== Task to complete ==
What is needed here is an exact reprint of every record below.

[Opening Data under study section]

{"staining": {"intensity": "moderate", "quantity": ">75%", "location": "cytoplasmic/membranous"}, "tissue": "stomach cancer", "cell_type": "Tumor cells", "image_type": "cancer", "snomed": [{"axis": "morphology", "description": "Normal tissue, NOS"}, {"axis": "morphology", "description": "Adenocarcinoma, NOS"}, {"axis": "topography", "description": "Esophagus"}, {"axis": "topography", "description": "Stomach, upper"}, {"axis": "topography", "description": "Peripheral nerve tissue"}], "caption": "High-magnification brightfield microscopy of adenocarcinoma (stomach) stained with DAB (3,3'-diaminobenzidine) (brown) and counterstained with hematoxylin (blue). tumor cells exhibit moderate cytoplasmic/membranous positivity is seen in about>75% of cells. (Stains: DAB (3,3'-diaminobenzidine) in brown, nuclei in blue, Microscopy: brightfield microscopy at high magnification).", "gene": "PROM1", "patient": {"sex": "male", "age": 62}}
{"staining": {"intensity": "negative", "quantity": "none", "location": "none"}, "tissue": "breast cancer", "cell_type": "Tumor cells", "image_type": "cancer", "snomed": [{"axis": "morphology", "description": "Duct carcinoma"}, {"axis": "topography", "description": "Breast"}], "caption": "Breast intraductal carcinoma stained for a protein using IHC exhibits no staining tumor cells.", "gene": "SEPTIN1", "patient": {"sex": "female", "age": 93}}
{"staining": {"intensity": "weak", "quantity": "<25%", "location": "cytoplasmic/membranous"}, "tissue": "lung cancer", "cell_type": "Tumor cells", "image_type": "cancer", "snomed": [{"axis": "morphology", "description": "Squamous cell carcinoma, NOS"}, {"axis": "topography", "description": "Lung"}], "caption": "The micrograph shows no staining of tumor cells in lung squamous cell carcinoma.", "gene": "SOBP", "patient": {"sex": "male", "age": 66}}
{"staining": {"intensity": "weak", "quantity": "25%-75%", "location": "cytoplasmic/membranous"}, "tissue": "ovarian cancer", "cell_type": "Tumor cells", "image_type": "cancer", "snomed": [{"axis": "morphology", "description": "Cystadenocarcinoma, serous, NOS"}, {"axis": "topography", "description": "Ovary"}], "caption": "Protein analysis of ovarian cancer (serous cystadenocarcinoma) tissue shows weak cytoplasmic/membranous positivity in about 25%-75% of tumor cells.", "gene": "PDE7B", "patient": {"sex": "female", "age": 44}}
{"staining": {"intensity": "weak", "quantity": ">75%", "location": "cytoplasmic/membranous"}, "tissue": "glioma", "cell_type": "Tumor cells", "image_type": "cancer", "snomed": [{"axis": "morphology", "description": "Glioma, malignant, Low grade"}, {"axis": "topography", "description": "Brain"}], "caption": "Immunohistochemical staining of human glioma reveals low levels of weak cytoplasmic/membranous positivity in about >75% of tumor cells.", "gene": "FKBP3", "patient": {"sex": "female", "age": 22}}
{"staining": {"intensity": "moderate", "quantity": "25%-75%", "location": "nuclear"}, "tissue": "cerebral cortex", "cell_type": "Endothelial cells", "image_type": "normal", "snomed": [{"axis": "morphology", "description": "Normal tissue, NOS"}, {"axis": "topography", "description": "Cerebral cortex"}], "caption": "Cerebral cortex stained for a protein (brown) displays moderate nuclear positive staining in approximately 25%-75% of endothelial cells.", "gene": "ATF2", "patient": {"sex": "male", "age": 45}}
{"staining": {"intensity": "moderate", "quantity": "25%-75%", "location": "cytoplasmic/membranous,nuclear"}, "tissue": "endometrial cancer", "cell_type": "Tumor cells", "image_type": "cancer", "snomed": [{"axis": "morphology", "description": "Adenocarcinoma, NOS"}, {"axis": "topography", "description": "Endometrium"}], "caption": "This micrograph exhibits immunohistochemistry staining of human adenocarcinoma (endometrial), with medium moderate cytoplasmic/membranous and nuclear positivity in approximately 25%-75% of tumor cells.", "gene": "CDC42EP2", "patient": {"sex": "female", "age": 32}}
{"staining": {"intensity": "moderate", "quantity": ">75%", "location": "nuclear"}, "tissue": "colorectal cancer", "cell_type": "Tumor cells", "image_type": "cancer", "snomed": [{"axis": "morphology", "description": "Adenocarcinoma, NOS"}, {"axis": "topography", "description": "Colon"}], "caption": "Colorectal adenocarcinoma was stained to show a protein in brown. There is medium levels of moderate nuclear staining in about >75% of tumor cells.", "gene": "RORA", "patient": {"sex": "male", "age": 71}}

[Closing Data under study section]

== Result for this exercise ==
{"staining": {"intensity": "moderate", "quantity": ">75%", "location": "cytoplasmic/membranous"}, "tissue": "stomach cancer", "cell_type": "Tumor cells", "image_type": "cancer", "snomed": [{"axis": "morphology", "description": "Normal tissue, NOS"}, {"axis": "morphology", "description": "Adenocarcinoma, NOS"}, {"axis": "topography", "description": "Esophagus"}, {"axis": "topography", "description": "Stomach, upper"}, {"axis": "topography", "description": "Peripheral nerve tissue"}], "caption": "High-magnification brightfield microscopy of adenocarcinoma (stomach) stained with DAB (3,3'-diaminobenzidine) (brown) and counterstained with hematoxylin (blue). tumor cells exhibit moderate cytoplasmic/membranous positivity is seen in about>75% of cells. (Stains: DAB (3,3'-diaminobenzidine) in brown, nuclei in blue, Microscopy: brightfield microscopy at high magnification).", "gene": "PROM1", "patient": {"sex": "male", "age": 62}}
{"staining": {"intensity": "negative", "quantity": "none", "location": "none"}, "tissue": "breast cancer", "cell_type": "Tumor cells", "image_type": "cancer", "snomed": [{"axis": "morphology", "description": "Duct carcinoma"}, {"axis": "topography", "description": "Breast"}], "caption": "Breast intraductal carcinoma stained for a protein using IHC exhibits no staining tumor cells.", "gene": "SEPTIN1", "patient": {"sex": "female", "age": 93}}
{"staining": {"intensity": "weak", "quantity": "<25%", "location": "cytoplasmic/membranous"}, "tissue": "lung cancer", "cell_type": "Tumor cells", "image_type": "cancer", "snomed": [{"axis": "morphology", "description": "Squamous cell carcinoma, NOS"}, {"axis": "topography", "description": "Lung"}], "caption": "The micrograph shows no staining of tumor cells in lung squamous cell carcinoma.", "gene": "SOBP", "patient": {"sex": "male", "age": 66}}
{"staining": {"intensity": "weak", "quantity": "25%-75%", "location": "cytoplasmic/membranous"}, "tissue": "ovarian cancer", "cell_type": "Tumor cells", "image_type": "cancer", "snomed": [{"axis": "morphology", "description": "Cystadenocarcinoma, serous, NOS"}, {"axis": "topography", "description": "Ovary"}], "caption": "Protein analysis of ovarian cancer (serous cystadenocarcinoma) tissue shows weak cytoplasmic/membranous positivity in about 25%-75% of tumor cells.", "gene": "PDE7B", "patient": {"sex": "female", "age": 44}}
{"staining": {"intensity": "weak", "quantity": ">75%", "location": "cytoplasmic/membranous"}, "tissue": "glioma", "cell_type": "Tumor cells", "image_type": "cancer", "snomed": [{"axis": "morphology", "description": "Glioma, malignant, Low grade"}, {"axis": "topography", "description": "Brain"}], "caption": "Immunohistochemical staining of human glioma reveals low levels of weak cytoplasmic/membranous positivity in about >75% of tumor cells.", "gene": "FKBP3", "patient": {"sex": "female", "age": 22}}
{"staining": {"intensity": "moderate", "quantity": "25%-75%", "location": "nuclear"}, "tissue": "cerebral cortex", "cell_type": "Endothelial cells", "image_type": "normal", "snomed": [{"axis": "morphology", "description": "Normal tissue, NOS"}, {"axis": "topography", "description": "Cerebral cortex"}], "caption": "Cerebral cortex stained for a protein (brown) displays moderate nuclear positive staining in approximately 25%-75% of endothelial cells.", "gene": "ATF2", "patient": {"sex": "male", "age": 45}}
{"staining": {"intensity": "moderate", "quantity": "25%-75%", "location": "cytoplasmic/membranous,nuclear"}, "tissue": "endometrial cancer", "cell_type": "Tumor cells", "image_type": "cancer", "snomed": [{"axis": "morphology", "description": "Adenocarcinoma, NOS"}, {"axis": "topography", "description": "Endometrium"}], "caption": "This micrograph exhibits immunohistochemistry staining of human adenocarcinoma (endometrial), with medium moderate cytoplasmic/membranous and nuclear positivity in approximately 25%-75% of tumor cells.", "gene": "CDC42EP2", "patient": {"sex": "female", "age": 32}}
{"staining": {"intensity": "moderate", "quantity": ">75%", "location": "nuclear"}, "tissue": "colorectal cancer", "cell_type": "Tumor cells", "image_type": "cancer", "snomed": [{"axis": "morphology", "description": "Adenocarcinoma, NOS"}, {"axis": "topography", "description": "Colon"}], "caption": "Colorectal adenocarcinoma was stained to show a protein in brown. There is medium levels of moderate nuclear staining in about >75% of tumor cells.", "gene": "RORA", "patient": {"sex": "male", "age": 71}}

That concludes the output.